[[ Excerpted passage open ]]
Increasing the annealing time of silumin samples to 2 h leads to the decomposition of the τ₁ phase and the formation of zirconium silicide ZrSi₂. Thus, when the Zr–aluminum and Zr–silumin systems are exposed to CPFs and subsequent annealing, phase transitions occur, which can be schematically represented as follows:

$$\begin{gathered} {\text{Zr}} + {\text{Al}} \to {\text{Al}}({\text{Zr}}) + {\text{A}}{{{\text{l}}}_{{\text{3}}}}{\text{Zr}} - {\text{L}}{{{\text{l}}}_{2}} \\ \to {\text{Al}} + {\text{A}}{{{\text{l}}}_{{\text{3}}}}{\text{Zr}} - {\text{D}}{{0}_{{23}}}, \\ {\text{Zr}} + {\text{Al}} + {\text{Si}} \to {\text{Al(Si}}{\text{,Zr)}} + {\text{Si}} + \\ {{\tau }_{1}} - {\text{ D}}{{0}_{{22}}} \to {\text{Al}} + {\text{Si}} + {\text{ZrS}}{{{\text{i}}}_{2}}. \\ \end{gathered} $$

In samples of the Zr–Al-Si-Cu-Mg system subjected to CPFs and subsequent annealing at 550°C, phase changes similar to undoped silumin AK12 are observed: decomposition of the τ₁–D0₂₂ phase and the formation of the ZrSi₂ compound. At the same time, annealing of these samples leads to the formation of intermetallic compounds Al₇Cu₄Ni and Al₈Fe₂Si and Mg₂Si silicide. Data on energy-dispersive microanalysis confirmed that particles of the Mg₂Si phase coagulated under the action of diffusion are formed in the form of dendritic structures (Fig. 9). According to X-ray spectral analysis, the concentration of magnesium on the surface of these samples is 1.1 at %.

Fig. 9.

Distribution of elements over the surface of a sample of the Al-Si-Cu-Mg alloy with a zirconium coating after exposure to CPF and annealing at 550°C for 2 h. (a) SEM image of the sample, (b) distribution of Si, (c) distribution of Mg.

Using scanning electron microscopy, it was found that zirconium disilicide ZrSi₂ in samples of Zr–Al-Si and Zr–Al-Si-Cu-Mg exposed to CPF at Q = 35 J/cm² and annealed at 550°C is formed in the form of lamellar-like precipitates (Fig. 10). In addition, silicon crystals are clearly observed on the surface of Zr–AK12 samples etched in a NaOH solution with a concentration of 5 mol/L. In addition to ZrSi₂, areas of coagulation of doped elements included in the composition of the initial alloy are observed on the surface of the Al-Si-Cu-Mg alloy (Figs. 10c and 10d).

Fig. 10.
[[ Excerpted passage closed ]]
**Your goal**:
In the passage on zirconium-coated alloys, what magnesium concentration did X-ray spectral analysis find on the surface of the Zr–Al-Si-Cu-Mg samples? The data after this point have no connection to the passage on zirconium-coated alloys.
[[ Input data open ]]
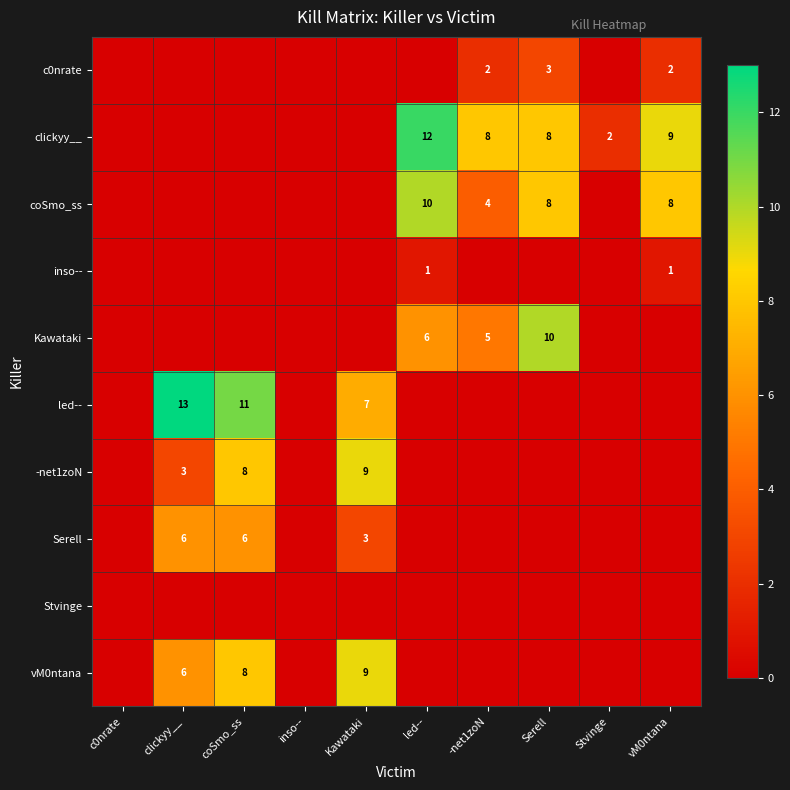

What is the sum of the clickyy__ values at -net1zoN and Stvinge?

10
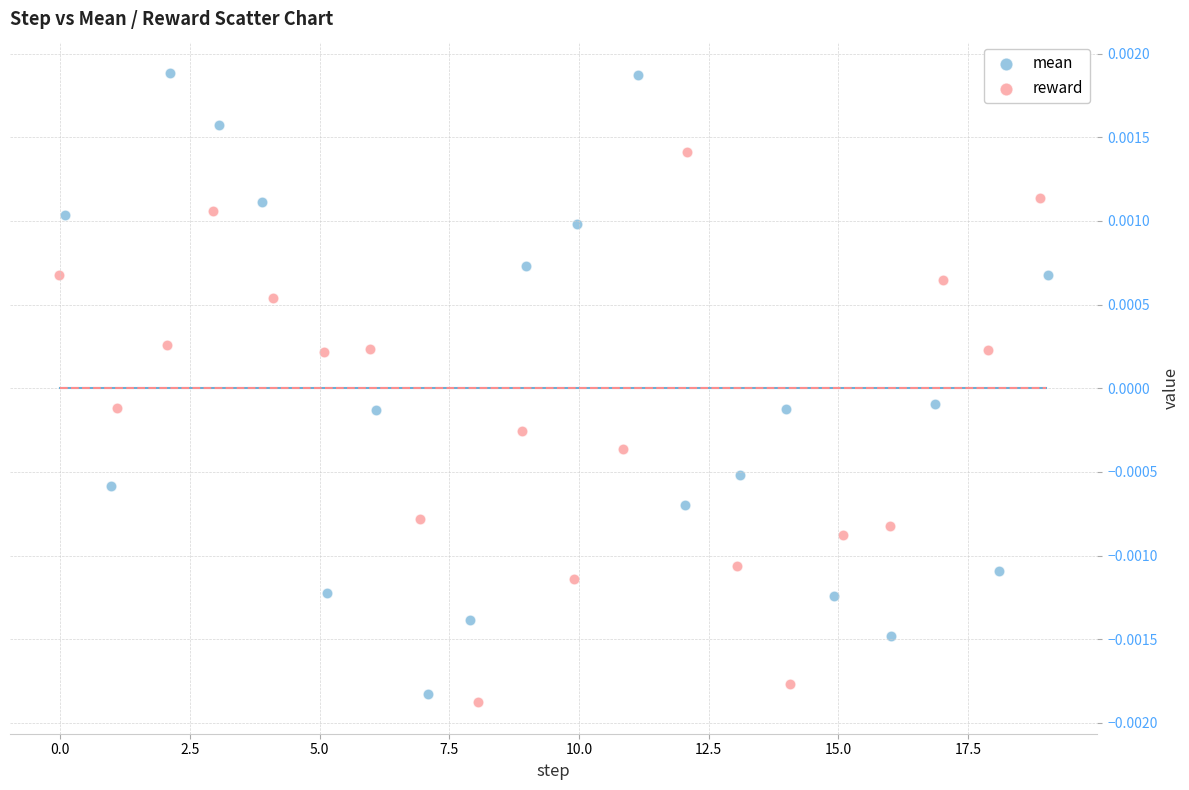

Which series has the widest spread of Y values?

mean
[[ Input data closed ]]
**Solution below**:
1.1 at %